### Records for processing
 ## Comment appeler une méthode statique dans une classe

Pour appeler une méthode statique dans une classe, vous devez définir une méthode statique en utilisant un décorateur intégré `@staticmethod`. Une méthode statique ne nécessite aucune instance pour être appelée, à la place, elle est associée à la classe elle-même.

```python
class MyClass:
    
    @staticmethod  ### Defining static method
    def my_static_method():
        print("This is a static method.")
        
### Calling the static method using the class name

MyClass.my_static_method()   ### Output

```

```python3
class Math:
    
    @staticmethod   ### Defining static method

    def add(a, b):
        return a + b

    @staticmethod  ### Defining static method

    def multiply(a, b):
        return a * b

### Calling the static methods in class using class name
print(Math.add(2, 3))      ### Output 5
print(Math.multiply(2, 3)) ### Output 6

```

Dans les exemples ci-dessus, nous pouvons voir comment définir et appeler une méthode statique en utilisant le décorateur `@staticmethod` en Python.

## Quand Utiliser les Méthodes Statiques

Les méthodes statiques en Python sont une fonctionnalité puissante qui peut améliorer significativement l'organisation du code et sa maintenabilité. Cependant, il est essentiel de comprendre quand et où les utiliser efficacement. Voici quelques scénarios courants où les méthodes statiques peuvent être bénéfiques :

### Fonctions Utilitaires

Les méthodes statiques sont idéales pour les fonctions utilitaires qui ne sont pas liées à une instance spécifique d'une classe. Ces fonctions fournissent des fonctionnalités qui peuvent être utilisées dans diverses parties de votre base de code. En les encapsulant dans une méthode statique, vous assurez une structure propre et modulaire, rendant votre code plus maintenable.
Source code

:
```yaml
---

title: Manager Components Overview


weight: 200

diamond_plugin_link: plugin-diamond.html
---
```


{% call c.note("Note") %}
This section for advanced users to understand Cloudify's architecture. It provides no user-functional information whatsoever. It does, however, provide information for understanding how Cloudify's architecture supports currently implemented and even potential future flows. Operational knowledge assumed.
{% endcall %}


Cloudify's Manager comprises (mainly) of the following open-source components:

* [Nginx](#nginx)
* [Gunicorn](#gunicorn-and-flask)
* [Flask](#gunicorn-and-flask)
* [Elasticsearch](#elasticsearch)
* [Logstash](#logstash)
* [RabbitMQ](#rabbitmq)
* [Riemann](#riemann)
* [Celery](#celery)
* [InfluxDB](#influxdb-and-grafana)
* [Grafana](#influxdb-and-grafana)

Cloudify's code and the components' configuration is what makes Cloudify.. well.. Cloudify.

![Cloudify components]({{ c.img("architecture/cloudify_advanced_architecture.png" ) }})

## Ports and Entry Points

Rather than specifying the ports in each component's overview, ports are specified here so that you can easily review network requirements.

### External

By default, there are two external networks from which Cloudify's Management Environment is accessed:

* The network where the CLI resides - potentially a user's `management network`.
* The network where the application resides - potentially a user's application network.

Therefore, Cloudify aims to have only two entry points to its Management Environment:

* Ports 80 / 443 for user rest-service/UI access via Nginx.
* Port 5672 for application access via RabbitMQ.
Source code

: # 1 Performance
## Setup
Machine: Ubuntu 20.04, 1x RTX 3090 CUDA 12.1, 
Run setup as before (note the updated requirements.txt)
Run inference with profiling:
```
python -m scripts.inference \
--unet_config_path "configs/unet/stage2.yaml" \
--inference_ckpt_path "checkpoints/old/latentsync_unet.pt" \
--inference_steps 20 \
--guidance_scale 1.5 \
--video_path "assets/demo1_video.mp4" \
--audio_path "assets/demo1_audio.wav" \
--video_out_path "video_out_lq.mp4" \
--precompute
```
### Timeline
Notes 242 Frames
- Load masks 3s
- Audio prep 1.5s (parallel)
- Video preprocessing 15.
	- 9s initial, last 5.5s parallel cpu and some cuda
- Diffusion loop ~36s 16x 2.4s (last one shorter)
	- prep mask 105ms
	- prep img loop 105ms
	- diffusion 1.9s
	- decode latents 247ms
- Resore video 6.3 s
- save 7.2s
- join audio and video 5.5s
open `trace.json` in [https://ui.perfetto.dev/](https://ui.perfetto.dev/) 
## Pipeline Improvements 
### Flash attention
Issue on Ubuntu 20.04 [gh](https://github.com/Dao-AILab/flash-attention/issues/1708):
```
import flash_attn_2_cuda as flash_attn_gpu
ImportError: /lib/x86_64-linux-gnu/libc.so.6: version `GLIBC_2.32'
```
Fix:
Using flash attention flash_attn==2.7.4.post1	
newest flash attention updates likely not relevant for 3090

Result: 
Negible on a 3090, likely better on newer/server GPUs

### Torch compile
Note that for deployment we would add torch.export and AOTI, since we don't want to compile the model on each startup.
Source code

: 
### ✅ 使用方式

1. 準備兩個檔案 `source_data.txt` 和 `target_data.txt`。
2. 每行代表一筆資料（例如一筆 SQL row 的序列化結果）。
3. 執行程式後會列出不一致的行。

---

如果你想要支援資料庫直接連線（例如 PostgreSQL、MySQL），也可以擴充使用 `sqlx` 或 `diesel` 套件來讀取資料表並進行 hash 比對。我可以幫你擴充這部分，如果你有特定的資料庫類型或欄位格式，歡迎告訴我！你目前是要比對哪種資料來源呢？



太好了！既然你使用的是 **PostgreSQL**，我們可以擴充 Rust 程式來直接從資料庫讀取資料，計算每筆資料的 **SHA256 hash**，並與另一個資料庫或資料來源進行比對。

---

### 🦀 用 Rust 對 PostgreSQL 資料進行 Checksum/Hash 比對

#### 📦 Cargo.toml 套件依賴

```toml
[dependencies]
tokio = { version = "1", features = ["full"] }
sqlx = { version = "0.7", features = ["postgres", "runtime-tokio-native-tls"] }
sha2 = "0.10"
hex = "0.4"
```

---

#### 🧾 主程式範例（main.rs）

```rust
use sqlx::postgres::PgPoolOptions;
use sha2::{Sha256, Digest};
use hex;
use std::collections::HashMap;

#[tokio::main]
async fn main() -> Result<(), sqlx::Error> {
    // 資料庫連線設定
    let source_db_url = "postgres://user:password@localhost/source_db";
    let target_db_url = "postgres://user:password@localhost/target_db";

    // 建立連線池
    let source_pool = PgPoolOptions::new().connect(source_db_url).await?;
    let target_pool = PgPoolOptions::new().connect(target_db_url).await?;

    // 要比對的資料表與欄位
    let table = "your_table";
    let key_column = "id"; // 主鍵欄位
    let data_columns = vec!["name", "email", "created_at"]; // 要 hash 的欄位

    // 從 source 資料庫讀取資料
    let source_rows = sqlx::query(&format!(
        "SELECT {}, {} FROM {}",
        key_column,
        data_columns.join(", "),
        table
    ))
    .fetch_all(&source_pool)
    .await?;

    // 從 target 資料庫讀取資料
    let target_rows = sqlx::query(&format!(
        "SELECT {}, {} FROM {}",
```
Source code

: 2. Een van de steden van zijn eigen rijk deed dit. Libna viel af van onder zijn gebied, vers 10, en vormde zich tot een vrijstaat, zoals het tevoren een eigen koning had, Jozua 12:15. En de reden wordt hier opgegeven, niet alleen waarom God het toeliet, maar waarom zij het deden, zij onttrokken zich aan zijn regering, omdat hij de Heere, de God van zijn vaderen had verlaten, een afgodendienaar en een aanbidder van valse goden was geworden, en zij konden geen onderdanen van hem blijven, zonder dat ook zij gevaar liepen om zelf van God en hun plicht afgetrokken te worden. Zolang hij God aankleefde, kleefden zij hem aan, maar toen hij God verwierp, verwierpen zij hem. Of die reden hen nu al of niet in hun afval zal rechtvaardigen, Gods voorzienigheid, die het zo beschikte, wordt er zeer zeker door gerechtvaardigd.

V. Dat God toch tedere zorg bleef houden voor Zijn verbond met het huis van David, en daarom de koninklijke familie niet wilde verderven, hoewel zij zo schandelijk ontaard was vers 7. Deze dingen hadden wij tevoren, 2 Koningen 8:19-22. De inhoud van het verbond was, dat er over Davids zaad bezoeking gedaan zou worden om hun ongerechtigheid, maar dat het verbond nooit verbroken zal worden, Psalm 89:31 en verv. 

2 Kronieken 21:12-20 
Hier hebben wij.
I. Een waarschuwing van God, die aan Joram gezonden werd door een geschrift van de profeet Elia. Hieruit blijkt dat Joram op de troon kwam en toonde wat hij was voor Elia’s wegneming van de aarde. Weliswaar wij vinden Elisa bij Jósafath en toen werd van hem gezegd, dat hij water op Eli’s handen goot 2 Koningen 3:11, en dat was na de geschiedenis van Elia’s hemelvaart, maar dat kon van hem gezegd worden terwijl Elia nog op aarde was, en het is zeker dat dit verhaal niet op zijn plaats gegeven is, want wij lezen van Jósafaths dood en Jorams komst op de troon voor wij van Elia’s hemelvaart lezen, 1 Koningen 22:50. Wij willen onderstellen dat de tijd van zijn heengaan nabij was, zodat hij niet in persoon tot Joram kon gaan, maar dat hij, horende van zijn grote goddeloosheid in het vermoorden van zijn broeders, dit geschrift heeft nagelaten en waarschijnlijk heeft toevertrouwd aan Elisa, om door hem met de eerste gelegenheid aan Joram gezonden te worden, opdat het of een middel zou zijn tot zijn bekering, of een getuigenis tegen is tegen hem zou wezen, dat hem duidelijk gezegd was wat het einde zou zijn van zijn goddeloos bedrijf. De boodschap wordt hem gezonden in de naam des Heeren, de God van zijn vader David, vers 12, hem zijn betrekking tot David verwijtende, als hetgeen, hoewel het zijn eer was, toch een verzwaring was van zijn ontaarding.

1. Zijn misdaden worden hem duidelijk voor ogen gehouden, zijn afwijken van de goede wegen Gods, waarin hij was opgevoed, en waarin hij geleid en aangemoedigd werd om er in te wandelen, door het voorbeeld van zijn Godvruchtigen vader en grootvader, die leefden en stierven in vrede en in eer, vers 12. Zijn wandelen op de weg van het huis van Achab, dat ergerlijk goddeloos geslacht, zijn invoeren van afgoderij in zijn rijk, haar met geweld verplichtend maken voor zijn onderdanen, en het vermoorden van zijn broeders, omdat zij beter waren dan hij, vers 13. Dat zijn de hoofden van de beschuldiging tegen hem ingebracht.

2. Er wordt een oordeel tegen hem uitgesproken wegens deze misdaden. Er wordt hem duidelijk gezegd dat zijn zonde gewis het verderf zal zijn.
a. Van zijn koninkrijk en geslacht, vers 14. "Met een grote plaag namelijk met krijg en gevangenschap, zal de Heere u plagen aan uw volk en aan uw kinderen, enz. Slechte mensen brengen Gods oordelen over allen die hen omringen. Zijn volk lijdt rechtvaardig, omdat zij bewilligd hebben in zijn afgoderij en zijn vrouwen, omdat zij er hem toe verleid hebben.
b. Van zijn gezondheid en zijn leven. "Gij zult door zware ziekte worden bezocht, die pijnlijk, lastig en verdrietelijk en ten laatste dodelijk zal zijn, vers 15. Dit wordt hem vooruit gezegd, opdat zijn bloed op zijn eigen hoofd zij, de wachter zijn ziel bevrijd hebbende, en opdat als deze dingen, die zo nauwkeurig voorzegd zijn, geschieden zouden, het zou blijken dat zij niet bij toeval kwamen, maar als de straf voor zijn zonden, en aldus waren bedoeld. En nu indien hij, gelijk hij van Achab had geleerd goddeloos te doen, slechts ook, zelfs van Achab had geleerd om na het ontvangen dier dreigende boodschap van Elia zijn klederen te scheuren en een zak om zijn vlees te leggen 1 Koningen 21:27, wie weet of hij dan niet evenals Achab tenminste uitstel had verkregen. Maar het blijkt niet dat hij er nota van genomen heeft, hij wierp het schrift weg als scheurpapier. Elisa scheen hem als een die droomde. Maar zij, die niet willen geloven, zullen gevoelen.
######
## [Directions for this task]
Within the listing above, give again exactly every line from the line with "- diffusion 1.9s" through the line with "### Torch compile", both included, and no other line.

## [Task output]
	- diffusion 1.9s
	- decode latents 247ms
- Resore video 6.3 s
- save 7.2s
- join audio and video 5.5s
open `trace.json` in [https://ui.perfetto.dev/](https://ui.perfetto.dev/) 
## Pipeline Improvements 
### Flash attention
Issue on Ubuntu 20.04 [gh](https://github.com/Dao-AILab/flash-attention/issues/1708):
```
import flash_attn_2_cuda as flash_attn_gpu
ImportError: /lib/x86_64-linux-gnu/libc.so.6: version `GLIBC_2.32'
```
Fix:
Using flash attention flash_attn==2.7.4.post1	
newest flash attention updates likely not relevant for 3090

Result: 
Negible on a 3090, likely better on newer/server GPUs

### Torch compile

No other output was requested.